11. The next contention of the learned Counsel for the petitioner is that in passing the impugned order, the procedure laid down in the circulars dated 13th August, 1958, 19th/26th April, 1972 and 19th June, 1972, has not been followed, In my opinion this contention also cannot be accepted in view of the reply filed on behalf of the respondents that the procedure and the manner enumerated in the said circulars was followed in present case and that the case of the 66 R.P.S. officers including the petitioner, who had completed 25 years of qualifying service were considered by the Screening Committee and the Screening Committee after considering the case of the 65 RPS, Officers, recommended four officers, including the petitioner, for compulsory retirement.

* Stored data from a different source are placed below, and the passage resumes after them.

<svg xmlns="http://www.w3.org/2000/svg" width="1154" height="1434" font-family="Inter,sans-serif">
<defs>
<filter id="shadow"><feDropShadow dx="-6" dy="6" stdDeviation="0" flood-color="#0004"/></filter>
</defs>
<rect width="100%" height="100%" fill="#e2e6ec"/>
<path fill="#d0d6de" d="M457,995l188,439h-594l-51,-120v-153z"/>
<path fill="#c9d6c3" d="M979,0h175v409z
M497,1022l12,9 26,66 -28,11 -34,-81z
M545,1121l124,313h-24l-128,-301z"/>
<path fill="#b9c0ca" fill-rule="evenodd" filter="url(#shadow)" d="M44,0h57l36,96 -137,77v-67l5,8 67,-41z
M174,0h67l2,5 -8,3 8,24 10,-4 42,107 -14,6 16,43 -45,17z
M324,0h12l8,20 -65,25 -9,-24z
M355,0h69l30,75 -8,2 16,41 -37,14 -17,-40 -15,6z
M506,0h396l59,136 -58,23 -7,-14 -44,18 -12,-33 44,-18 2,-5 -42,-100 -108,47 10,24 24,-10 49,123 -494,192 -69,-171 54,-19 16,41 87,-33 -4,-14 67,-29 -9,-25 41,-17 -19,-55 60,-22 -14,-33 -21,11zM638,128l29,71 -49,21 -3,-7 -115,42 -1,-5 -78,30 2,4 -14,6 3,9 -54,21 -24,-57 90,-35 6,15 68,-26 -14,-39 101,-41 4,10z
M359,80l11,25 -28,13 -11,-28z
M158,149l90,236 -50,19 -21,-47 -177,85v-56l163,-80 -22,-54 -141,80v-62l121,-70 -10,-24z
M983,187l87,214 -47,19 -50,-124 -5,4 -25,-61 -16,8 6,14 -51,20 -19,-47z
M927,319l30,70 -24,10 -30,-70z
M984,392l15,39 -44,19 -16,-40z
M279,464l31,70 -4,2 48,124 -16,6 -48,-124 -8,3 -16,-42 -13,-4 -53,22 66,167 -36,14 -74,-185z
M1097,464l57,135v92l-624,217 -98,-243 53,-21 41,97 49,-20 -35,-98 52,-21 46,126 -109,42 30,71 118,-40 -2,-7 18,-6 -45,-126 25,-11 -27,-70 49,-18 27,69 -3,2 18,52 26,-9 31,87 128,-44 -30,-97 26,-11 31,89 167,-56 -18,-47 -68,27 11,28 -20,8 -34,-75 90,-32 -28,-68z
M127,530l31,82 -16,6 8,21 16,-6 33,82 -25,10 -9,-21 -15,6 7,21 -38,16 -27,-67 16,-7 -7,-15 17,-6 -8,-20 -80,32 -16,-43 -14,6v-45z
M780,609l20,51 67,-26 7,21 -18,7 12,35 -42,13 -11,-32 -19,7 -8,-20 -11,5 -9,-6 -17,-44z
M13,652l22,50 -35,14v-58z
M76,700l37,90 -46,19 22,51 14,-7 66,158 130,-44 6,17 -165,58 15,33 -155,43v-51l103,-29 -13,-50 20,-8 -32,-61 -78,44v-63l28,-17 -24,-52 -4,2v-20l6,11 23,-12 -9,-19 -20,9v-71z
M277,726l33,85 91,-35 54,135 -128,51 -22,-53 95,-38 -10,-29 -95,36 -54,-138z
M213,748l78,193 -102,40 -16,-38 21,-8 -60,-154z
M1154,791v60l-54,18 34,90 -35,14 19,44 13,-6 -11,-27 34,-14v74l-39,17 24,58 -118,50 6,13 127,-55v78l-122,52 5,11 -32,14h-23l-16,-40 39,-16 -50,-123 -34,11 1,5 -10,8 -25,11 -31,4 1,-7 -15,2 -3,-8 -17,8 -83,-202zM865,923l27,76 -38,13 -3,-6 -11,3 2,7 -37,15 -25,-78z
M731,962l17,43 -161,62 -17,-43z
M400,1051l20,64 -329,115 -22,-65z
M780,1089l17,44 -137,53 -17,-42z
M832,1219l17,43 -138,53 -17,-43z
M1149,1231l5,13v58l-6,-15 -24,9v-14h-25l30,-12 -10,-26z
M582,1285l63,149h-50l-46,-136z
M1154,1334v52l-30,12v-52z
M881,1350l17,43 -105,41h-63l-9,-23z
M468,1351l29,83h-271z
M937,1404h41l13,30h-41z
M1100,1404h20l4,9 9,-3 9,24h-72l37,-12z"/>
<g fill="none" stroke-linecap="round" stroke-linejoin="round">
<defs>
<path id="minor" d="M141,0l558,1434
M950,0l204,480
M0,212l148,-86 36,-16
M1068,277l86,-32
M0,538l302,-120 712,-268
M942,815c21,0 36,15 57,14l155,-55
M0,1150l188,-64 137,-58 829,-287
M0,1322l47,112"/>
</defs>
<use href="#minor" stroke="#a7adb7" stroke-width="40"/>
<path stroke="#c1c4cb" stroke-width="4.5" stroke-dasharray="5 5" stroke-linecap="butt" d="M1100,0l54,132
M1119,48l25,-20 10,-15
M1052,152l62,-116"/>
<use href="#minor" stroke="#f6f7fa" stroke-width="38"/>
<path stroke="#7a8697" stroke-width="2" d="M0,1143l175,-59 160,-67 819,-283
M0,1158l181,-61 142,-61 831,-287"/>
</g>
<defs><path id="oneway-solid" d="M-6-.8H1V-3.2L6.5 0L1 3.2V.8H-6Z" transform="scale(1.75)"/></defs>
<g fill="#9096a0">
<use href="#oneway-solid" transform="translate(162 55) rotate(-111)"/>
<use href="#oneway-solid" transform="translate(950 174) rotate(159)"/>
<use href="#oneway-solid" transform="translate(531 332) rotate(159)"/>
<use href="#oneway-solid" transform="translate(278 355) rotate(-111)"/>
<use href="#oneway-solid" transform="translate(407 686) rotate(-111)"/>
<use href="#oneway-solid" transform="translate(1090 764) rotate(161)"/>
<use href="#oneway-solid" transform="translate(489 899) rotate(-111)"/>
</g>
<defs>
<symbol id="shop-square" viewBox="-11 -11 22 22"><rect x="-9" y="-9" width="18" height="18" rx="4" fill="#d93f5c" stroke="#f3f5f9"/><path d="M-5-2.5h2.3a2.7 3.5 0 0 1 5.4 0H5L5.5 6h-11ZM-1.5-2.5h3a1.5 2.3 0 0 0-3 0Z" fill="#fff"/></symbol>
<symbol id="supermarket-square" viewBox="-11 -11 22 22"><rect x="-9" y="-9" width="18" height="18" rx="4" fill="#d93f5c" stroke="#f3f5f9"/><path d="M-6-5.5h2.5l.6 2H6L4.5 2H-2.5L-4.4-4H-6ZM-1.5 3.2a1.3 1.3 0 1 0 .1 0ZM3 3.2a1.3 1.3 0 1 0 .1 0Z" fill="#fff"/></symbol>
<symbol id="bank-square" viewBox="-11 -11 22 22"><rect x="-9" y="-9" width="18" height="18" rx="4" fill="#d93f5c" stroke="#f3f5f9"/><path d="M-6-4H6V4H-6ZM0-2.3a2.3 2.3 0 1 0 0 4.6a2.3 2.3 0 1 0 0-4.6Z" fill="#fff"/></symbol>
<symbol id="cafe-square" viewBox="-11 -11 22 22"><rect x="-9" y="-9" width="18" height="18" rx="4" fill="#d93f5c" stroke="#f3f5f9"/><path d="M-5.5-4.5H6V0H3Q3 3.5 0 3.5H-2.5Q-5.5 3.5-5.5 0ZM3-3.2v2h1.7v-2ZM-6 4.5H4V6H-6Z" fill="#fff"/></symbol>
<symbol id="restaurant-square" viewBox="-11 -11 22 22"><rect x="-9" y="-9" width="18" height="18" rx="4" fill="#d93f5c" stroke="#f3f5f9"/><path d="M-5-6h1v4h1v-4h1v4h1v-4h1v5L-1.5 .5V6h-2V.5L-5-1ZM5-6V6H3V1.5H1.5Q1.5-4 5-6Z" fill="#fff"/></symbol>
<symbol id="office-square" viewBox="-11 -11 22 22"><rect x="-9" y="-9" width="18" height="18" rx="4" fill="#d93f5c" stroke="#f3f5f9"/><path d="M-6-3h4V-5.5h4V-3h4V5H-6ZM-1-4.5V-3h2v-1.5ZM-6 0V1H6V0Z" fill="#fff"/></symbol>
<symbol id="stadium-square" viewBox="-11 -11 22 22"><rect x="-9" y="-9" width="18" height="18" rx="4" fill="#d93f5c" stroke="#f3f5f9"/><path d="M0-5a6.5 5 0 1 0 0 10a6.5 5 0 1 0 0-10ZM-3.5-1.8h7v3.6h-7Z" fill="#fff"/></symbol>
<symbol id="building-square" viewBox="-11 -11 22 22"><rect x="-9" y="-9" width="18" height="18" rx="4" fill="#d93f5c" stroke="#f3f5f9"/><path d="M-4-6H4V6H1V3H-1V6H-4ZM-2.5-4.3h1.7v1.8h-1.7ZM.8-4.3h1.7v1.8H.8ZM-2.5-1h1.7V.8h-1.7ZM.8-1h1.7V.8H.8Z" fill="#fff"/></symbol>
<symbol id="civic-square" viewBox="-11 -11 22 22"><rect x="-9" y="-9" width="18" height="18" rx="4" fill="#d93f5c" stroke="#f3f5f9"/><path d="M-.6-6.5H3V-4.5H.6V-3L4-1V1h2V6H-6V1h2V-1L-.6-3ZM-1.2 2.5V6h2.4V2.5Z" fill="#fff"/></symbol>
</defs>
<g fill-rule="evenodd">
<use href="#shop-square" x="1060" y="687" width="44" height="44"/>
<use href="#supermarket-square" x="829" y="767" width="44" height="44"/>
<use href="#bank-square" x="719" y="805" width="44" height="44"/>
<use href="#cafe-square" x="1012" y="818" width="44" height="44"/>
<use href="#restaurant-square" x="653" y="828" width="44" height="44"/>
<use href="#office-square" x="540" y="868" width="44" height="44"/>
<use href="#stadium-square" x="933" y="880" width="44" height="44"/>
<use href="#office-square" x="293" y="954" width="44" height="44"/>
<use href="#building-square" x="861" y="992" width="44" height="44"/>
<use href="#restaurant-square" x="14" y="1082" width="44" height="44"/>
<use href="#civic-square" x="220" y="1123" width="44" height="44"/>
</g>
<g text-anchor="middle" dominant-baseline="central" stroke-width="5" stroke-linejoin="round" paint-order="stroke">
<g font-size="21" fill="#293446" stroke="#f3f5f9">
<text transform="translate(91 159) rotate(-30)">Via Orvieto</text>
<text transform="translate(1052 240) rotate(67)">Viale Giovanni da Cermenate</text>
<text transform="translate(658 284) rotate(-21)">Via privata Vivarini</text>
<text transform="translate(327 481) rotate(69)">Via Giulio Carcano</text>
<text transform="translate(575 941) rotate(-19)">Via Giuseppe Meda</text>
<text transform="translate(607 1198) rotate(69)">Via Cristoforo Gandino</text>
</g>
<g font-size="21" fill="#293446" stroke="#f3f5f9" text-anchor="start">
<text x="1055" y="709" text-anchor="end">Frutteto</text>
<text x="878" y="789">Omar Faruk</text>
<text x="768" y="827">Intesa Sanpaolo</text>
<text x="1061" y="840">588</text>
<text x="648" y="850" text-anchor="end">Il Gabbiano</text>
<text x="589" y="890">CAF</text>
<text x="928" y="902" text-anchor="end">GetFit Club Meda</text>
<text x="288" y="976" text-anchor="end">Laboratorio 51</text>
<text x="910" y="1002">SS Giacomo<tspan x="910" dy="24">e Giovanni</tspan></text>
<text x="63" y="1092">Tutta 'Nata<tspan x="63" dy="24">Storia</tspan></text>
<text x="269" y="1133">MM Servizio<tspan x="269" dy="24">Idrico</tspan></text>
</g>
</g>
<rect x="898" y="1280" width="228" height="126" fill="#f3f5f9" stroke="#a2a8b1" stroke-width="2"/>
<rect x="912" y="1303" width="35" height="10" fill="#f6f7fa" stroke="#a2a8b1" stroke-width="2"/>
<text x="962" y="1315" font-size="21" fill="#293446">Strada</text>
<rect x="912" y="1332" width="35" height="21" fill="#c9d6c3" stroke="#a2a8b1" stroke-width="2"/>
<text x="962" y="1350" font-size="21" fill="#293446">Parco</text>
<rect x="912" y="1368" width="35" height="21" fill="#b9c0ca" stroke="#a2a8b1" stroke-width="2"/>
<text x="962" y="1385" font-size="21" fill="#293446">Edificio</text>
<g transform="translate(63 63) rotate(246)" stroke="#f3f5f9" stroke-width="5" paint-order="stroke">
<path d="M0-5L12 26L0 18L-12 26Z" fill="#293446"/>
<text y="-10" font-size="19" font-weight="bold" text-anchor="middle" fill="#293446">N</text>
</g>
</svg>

12. The contention of the learned Counsel for the petitioner that the impugned order of compulsorily retirement was passed in contravention of the provisions of Rule 31 (a) of the Rules of Executive Easiness also has no force in view of the reply filed on behalf of the respondents that as for the said Rule the matter was submitted to the Chief Minister and the Governor and that after their full satisfaction the impugned order of compulsory retirement was passed.

13. Thus, I find that there is no merit in any of the contentions which have been urged by the learned Counsel for the petitioner.

14. The writ petition is, therefore, dismissed but in the circumstances of the case, there will be no order as to costs.